> Task to complete
Reproduce, word for word, the data below from the line containing "Please do the same for the lantern <box>493,97,509,130</box>." through the end of the data, including that line.

> Provided material
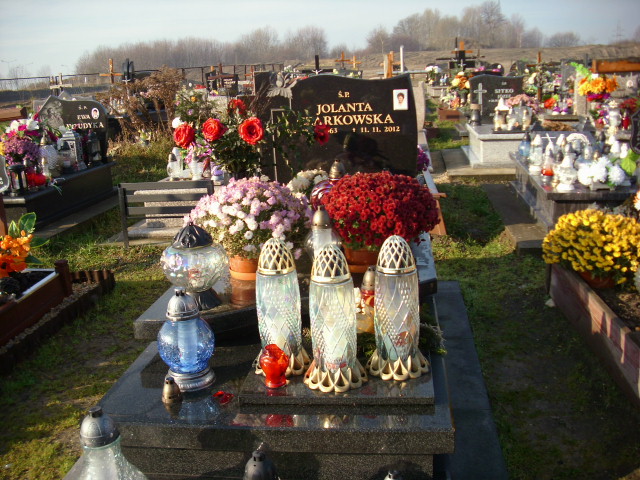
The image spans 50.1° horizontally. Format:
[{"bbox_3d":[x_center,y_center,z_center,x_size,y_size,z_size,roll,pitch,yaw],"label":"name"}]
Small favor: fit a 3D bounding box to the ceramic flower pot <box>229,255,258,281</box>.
[{"bbox_3d":[-0.279,0.077,2.682,0.156,0.130,0.156,-3,14,1],"label":"ceramic flower pot"}]

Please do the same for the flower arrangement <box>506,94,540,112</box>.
[{"bbox_3d":[2.647,-1.763,8.900,0.440,0.260,0.340,0,15,7],"label":"flower arrangement"}]

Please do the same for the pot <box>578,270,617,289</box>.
[{"bbox_3d":[1.427,0.148,3.455,0.200,0.150,0.200,0,15,7],"label":"pot"}]

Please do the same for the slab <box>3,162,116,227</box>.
[{"bbox_3d":[-2.846,-0.434,6.762,0.950,0.350,2.150,-2,14,4],"label":"slab"}]

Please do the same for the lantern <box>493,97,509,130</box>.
[{"bbox_3d":[2.452,-1.707,9.259,0.215,0.447,0.215,-1,14,8],"label":"lantern"}]

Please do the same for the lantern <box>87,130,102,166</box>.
[{"bbox_3d":[-2.522,-1.006,7.622,0.150,0.340,0.150,-2,14,4],"label":"lantern"}]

> Written solution
Please do the same for the lantern <box>493,97,509,130</box>.
[{"bbox_3d":[2.452,-1.707,9.259,0.215,0.447,0.215,-1,14,8],"label":"lantern"}]

Please do the same for the lantern <box>87,130,102,166</box>.
[{"bbox_3d":[-2.522,-1.006,7.622,0.150,0.340,0.150,-2,14,4],"label":"lantern"}]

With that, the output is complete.